Mark Vargas, the Oregon Department of Fish and Wildlife biologist in Central Point who proposed the hunt, said the season of April 1 through May 31 is crafted to ensure more hunting pressure on male boars then sows, which become more active in June.
While cubs orphaned by a hunter-killed mother may occur, ODFW has not had a confirmed case here in at least several years, Vargas said.
"People see a cub in a tree and they always think it's orphaned," Vargas said.
The current spring bear hunt has a 9 percent hunting success rate, with about 27 percent of the bears killed being sows, according to ODFW statistics.
If applied to the Siskiyou Plus' proposed 250 tags, that statistically would lead to the expectation that six sows would be killed in the hunt.
Beckstead said he considers the numbers of hunter-killed sows "grossly unreported" and that he believes both ODFW and hunters have incentives to do so.
"If you shoot a lactating mother, you have a strong disincentive for reporting that to the authorities because you know it's against the law," Beckstead said.
The agency has no statistics on how many sows killed in hunts may have been caring for young cubs.
Lt. David Gifford, of the Oregon State Police Fish and Wildlife Division, said he hears of one or two such cases annually in the region, including both the spring hunt and the fall general season.
"I don't think that's a problem," Gifford says. "Does it happen? Yes, occasionally. But we don't seem to have too many problems. But that is just what we know of."
The proposed hunt, whose tags would be doled out to hunters in the spring controlled-hunt lottery, would be in conjunction with the current Southwest Spring Bear Hunt, in which 4,400 tags were sold this year on a first-come, first-served basis. It is intended to spread hunters across numerous southwest hunting units.
The majority of bears are killed by hunters in the Siuslaw Unit, likely because it's the closest unit to the Willamette Valley and far outstrips the other regions in numbers of hunters, Vargas said.
Last year's Southwest Spring Bear Hunt saw 225 bears killed by hunters, with 95 of the bears killed in the Siuslaw and Tioga units close to the Willamette Valley, according to ODFW statistics.
Only 10 of those spring bear kills came in the Applegate Unit of western Jackson and eastern Josephine counties, an area with the highest known bear density in Oregon, Vargas said.
By comparison, 89 bears were killed by hunters there in the fall general season — the most of any hunting unit in Oregon.
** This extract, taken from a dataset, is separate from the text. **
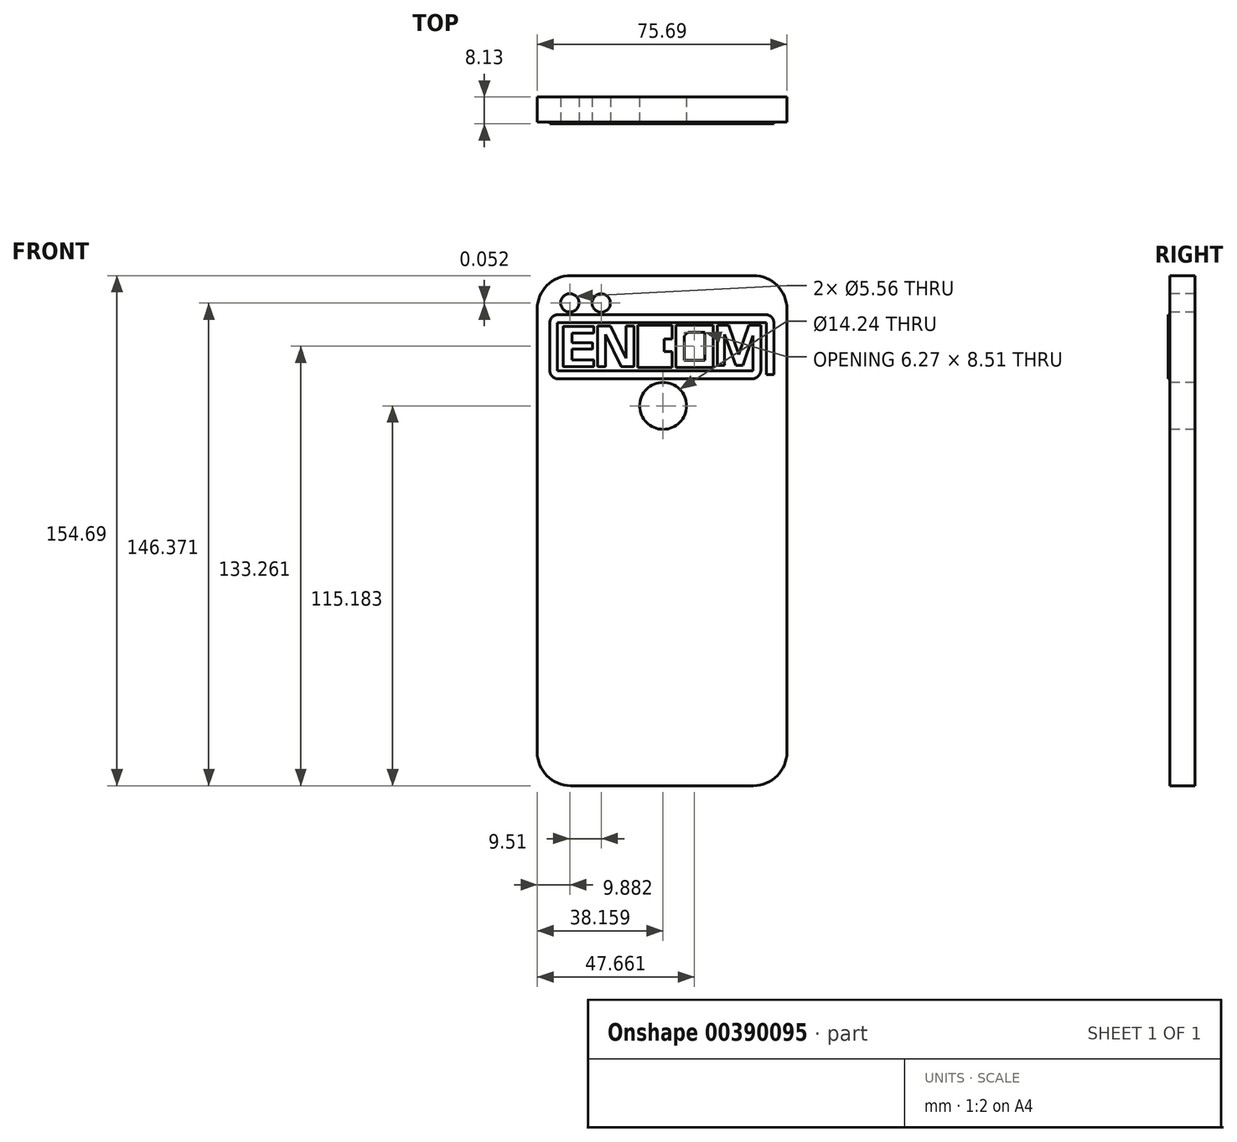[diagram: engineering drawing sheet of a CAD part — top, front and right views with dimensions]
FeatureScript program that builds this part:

It was this disparity that Vargas said led to his proposal to draw more hunters into bear-rich Southern Oregon.
"This is one method we're trying," Vargas said. "We'll see if it works."
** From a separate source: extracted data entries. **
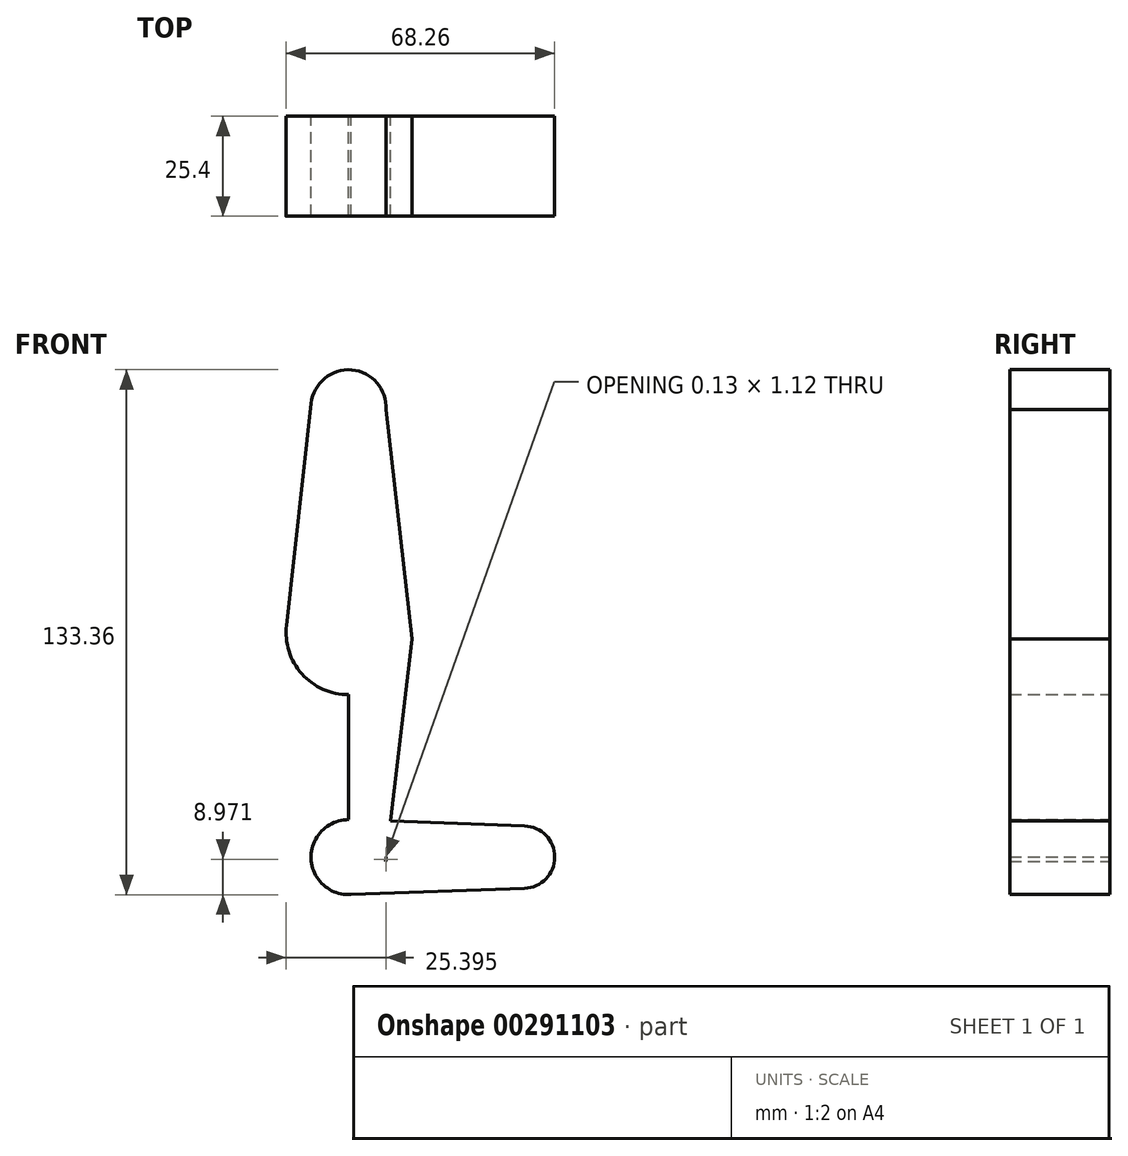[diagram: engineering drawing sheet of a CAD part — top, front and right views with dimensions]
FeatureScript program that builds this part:
annotation { "Feature Type Name" : "Feature", "Feature Type Description" : "" }
export const myFeature = defineFeature(function(context is Context, id is Id, definition is map)
    precondition{}
    {
        {
            var Q0;
            Q0=qCreatedBy(makeId("Front.planeOp"),FACE);
            var sketch = newSketch(context, id + "F0", { "sketchPlane" : qUnion([Q0])});
            skPoint(sketch, "E0.middle", {"position": v(0, 0) * mm});
            skPoint(sketch, "E1.end.orphan", {"position": v(0, 114.3) * mm});
            skCircle(sketch, "E2", {"center": v(0, 0) * mm, "radius": 9.53 * mm});
            skCircle(sketch, "E3", {"center": v(44.45, 0) * mm, "radius": 7.94 * mm});
            skPoint(sketch, "E4.center.orphan", {"position": v(0, 57.15) * mm});
            skCircle(sketch, "E5", {"center": v(0, 114.3) * mm, "radius": 9.53 * mm});
            skCircle(sketch, "E6", {"center": v(0, 57.15) * mm, "radius": 15.88 * mm});
            skLineSegment(sketch, "E7", {"start": v(0, 0) * mm, "end": v(44.45, 0) * mm});
            skLineSegment(sketch, "E8", {"start": v(0, 114.3) * mm, "end": v(0, 0) * mm});
            skLineSegment(sketch, "E9", {"start": v(9.6, 0) * mm, "end": v(9.46, -1.12) * mm});
            skPoint(sketch, "E10.orphan", {"position": v(-9.58, 0) * mm});
            skLineSegment(sketch, "E11", {"start": v(-9.48, 115.27) * mm, "end": v(-16.16, 55.46) * mm});
            skLineSegment(sketch, "E12", {"start": v(9.5, 113.67) * mm, "end": v(16.17, 55.46) * mm});
            skLineSegment(sketch, "E13", {"start": v(16.17, 55.46) * mm, "end": v(9.6, 0) * mm});
            skLineSegment(sketch, "E14", {"start": v(0, 9.53) * mm, "end": v(44.73, 7.93) * mm});
            skLineSegment(sketch, "E15", {"start": v(0, -9.52) * mm, "end": v(44.73, -7.93) * mm});
            skLineSegment(sketch, "E16", {"start": v(-16.16, 55.46) * mm, "end": v(-9.58, 0) * mm});
            skSolve(sketch);
        }
        {
            var Q0;
            Q0 = qSketchRegion(id + "F0", true);
            extrude(context, id + "F1", {"entities" : qUnion([Q0]), "depth" : 25.4 * mm});
        }
        {
            var Q0;
            Q0 = qSketchRegion(id + "F0", true);
            extrude(context, id + "F2", {"entities" : qUnion([Q0]), "operationType" : NewBodyOperationType.ADD, "depth" : 25.4 * mm});
        }
    });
In past years, raising the Southwest Oregon Spring Bear Hunt tag numbers by 500 or more has drawn scant opposition before the commission. Beckstead said most activists have focused primarily on cougar issues in Oregon, but there is growing interest in managing black bears and hunting for them here.
"Judging from the level of opposition to spring bear hunting, I think the time has come for us to start the conversation of ending spring bear hunting in Oregon," Beckstead said.